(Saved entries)
= = = = =

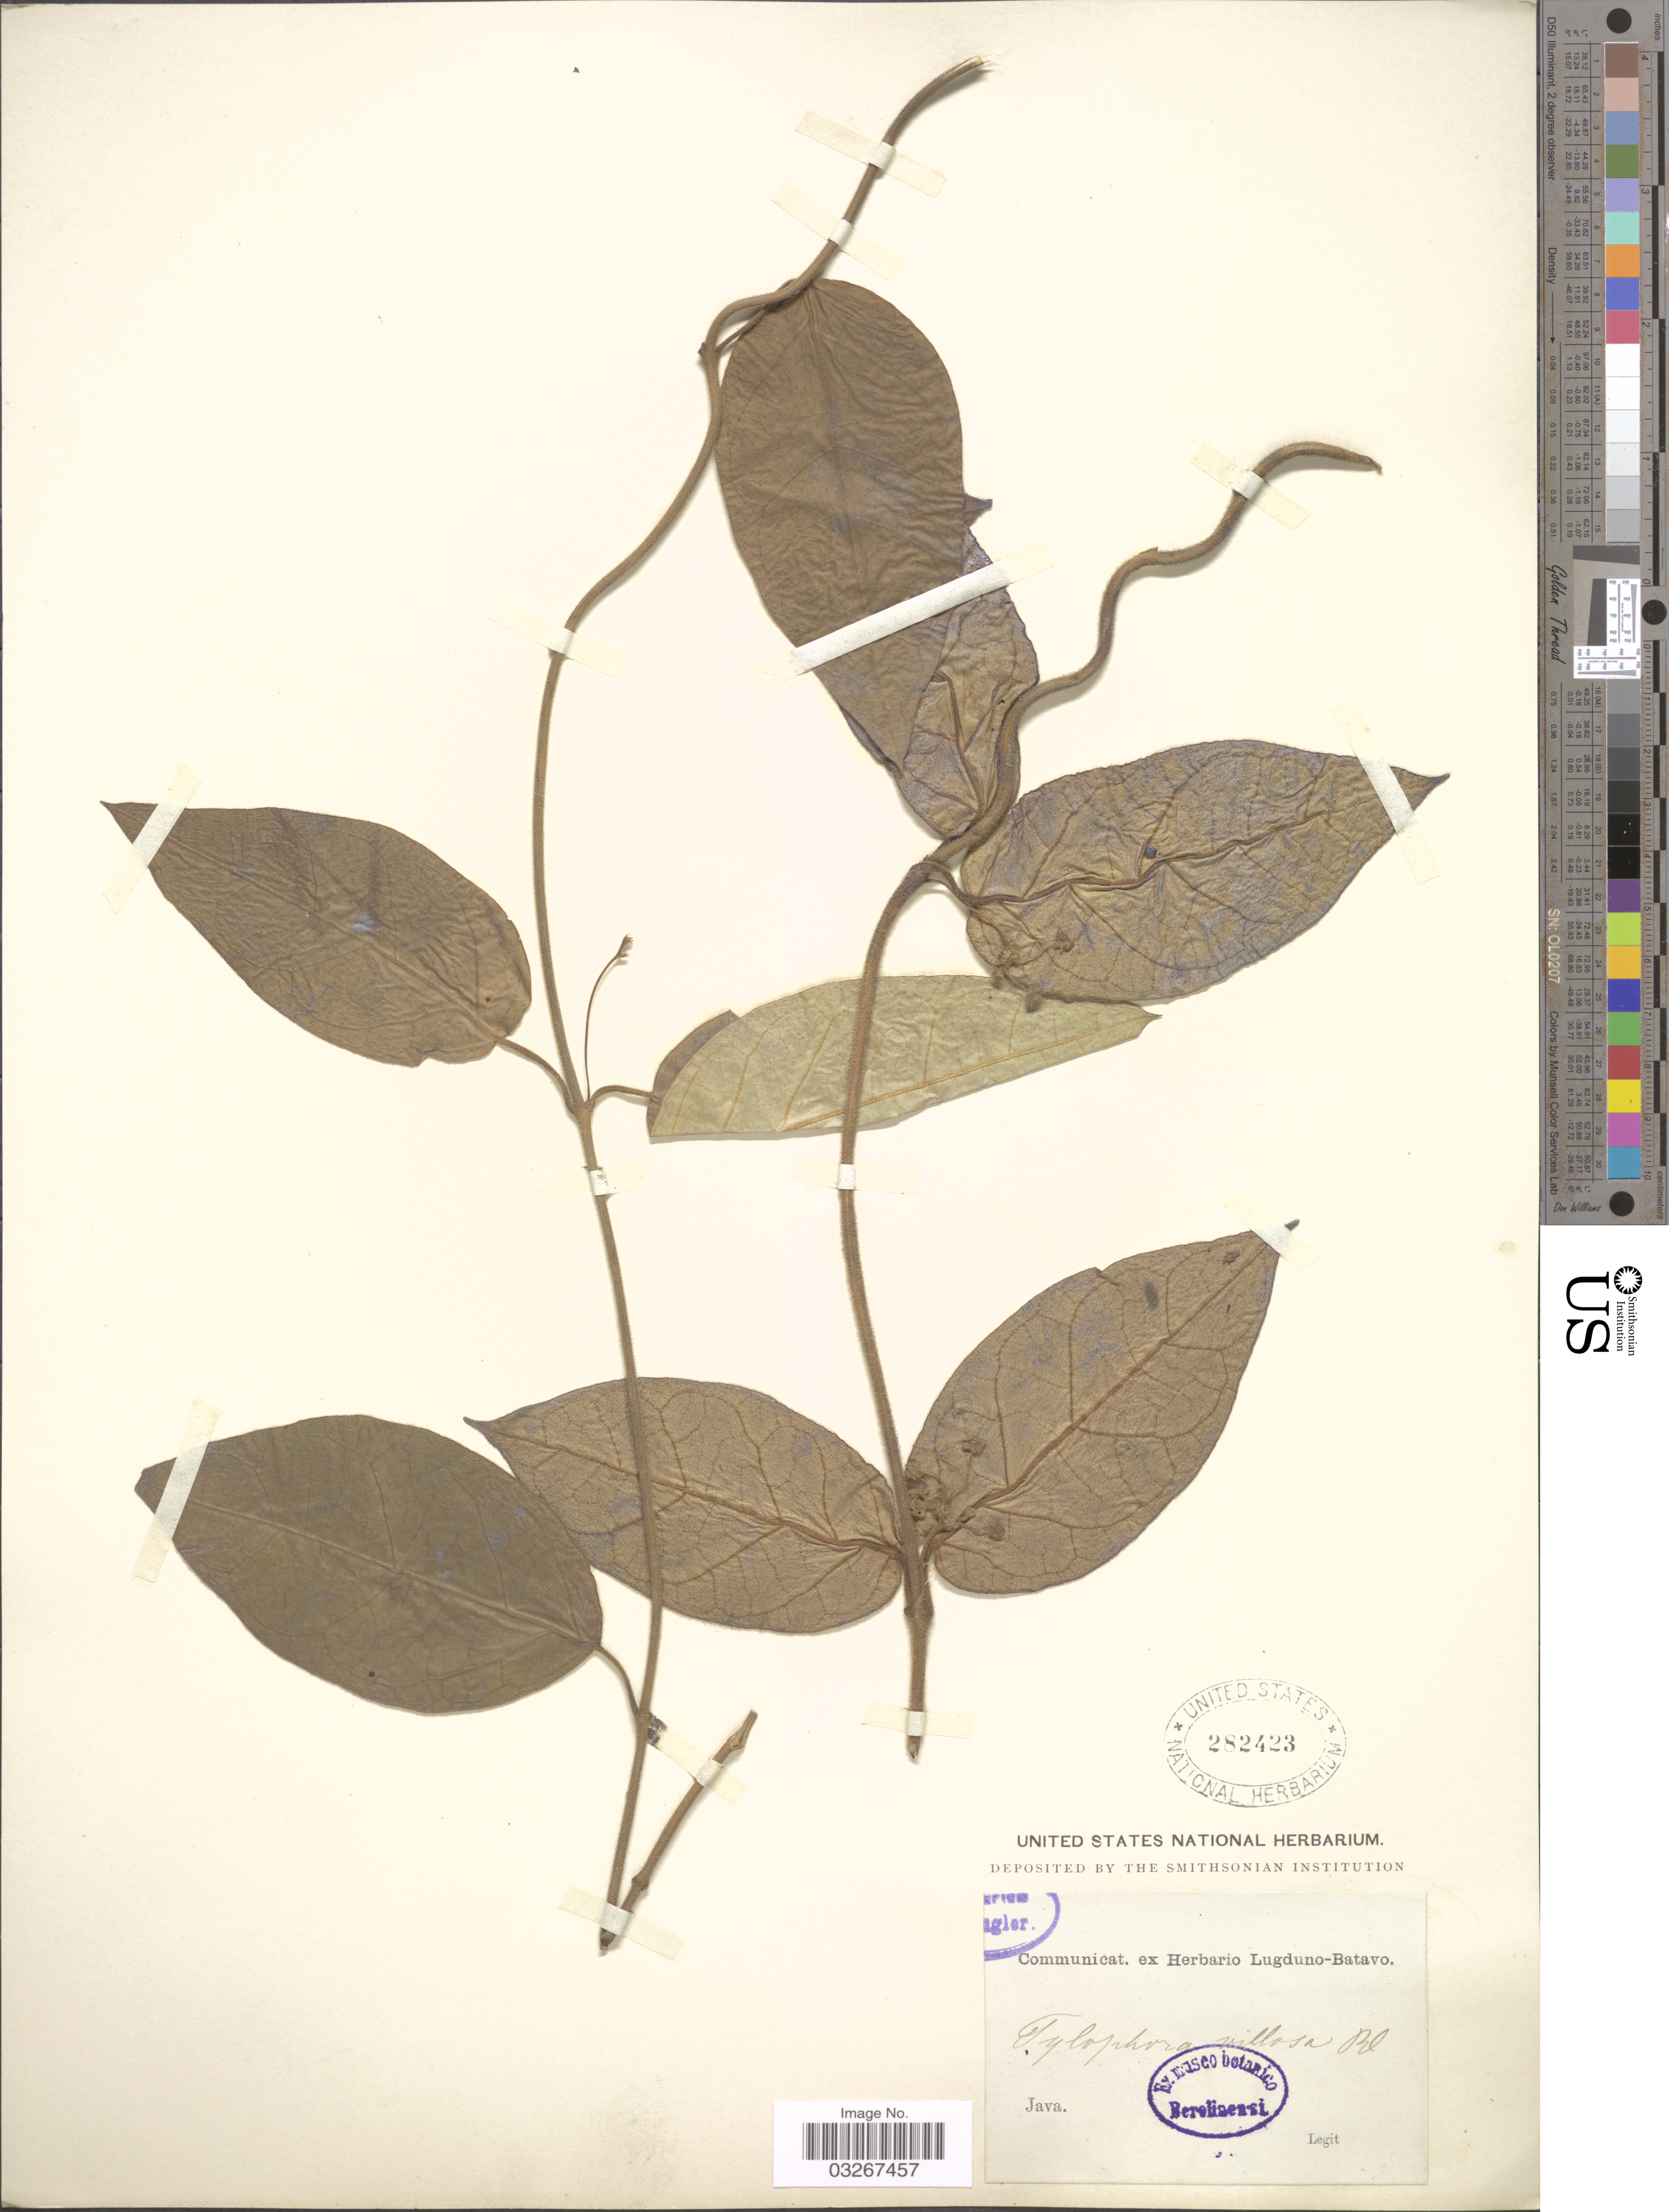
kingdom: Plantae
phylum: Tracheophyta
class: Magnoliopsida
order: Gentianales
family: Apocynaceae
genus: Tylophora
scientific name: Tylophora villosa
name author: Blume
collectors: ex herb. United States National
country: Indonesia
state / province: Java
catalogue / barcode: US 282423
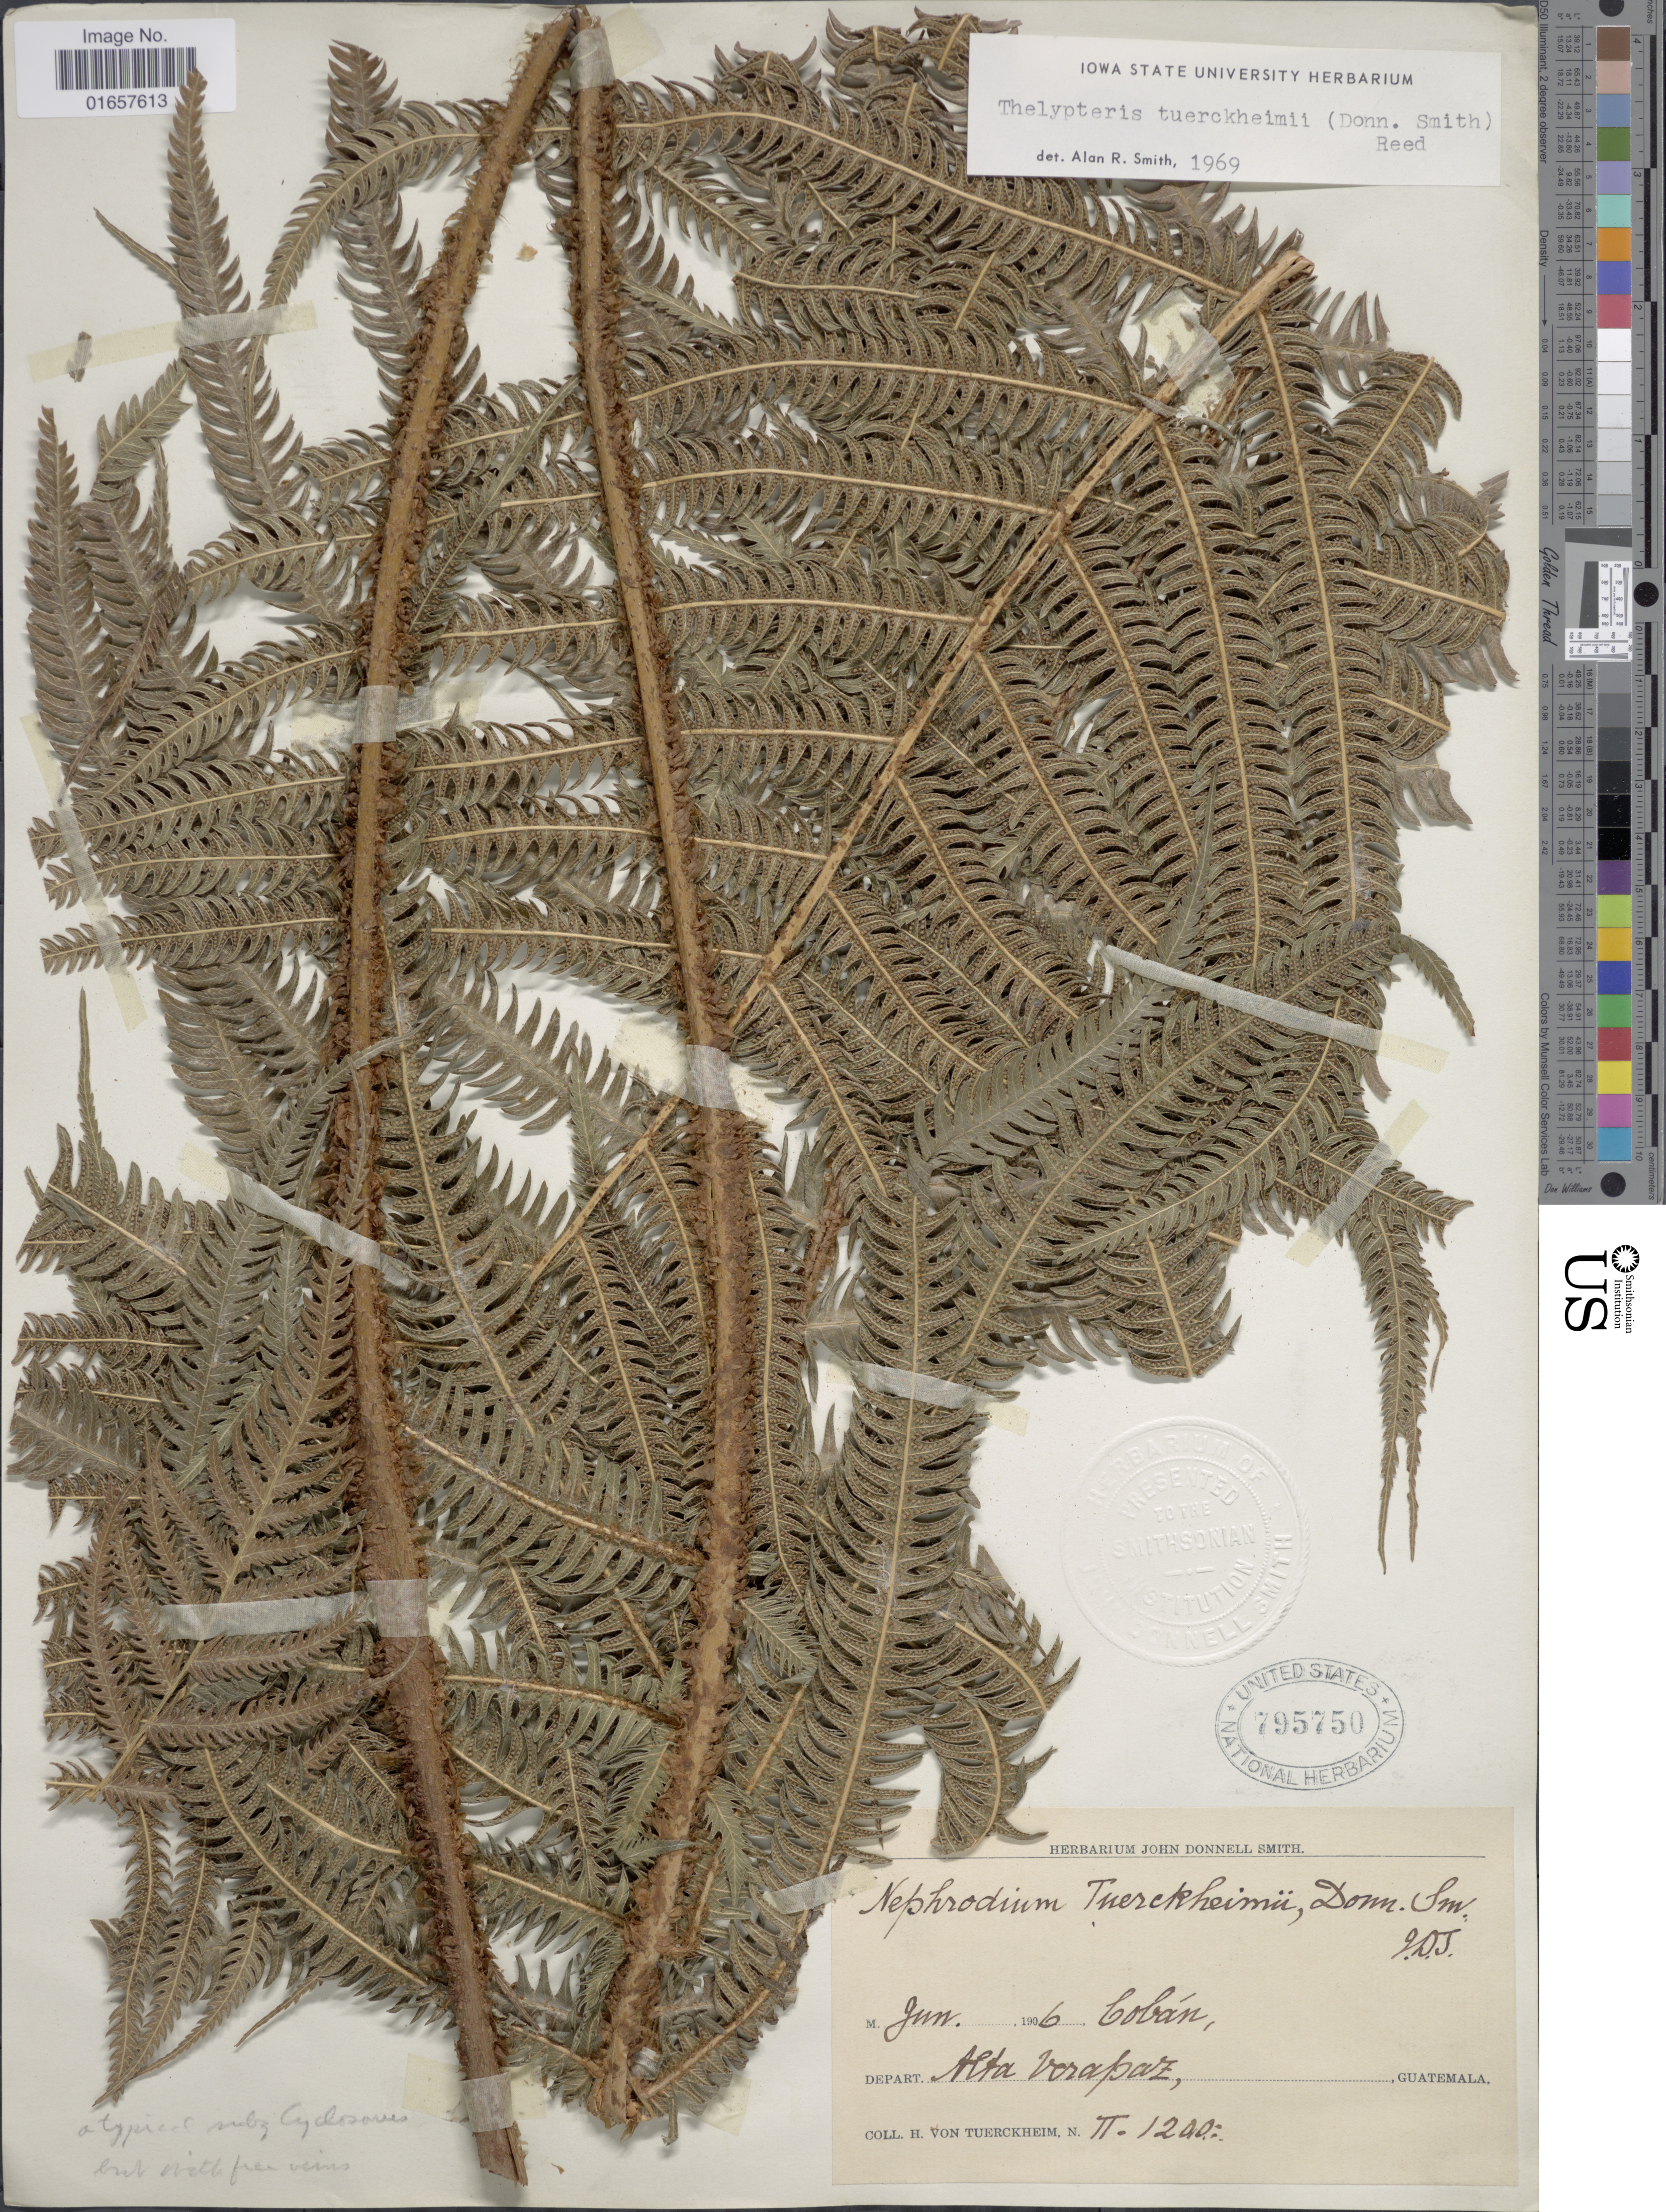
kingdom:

= = = = =

Exercise directions: Reproduce every line of the records above verbatim, leaving out the pictures.

Finished task:
kingdom: Plantae
phylum: Tracheophyta
class: Magnoliopsida
order: Gentianales
family: Apocynaceae
genus: Tylophora
scientific name: Tylophora villosa
name author: Blume
collectors: ex herb. United States National
country: Indonesia
state / province: Java
catalogue / barcode: US 282423
kingdom:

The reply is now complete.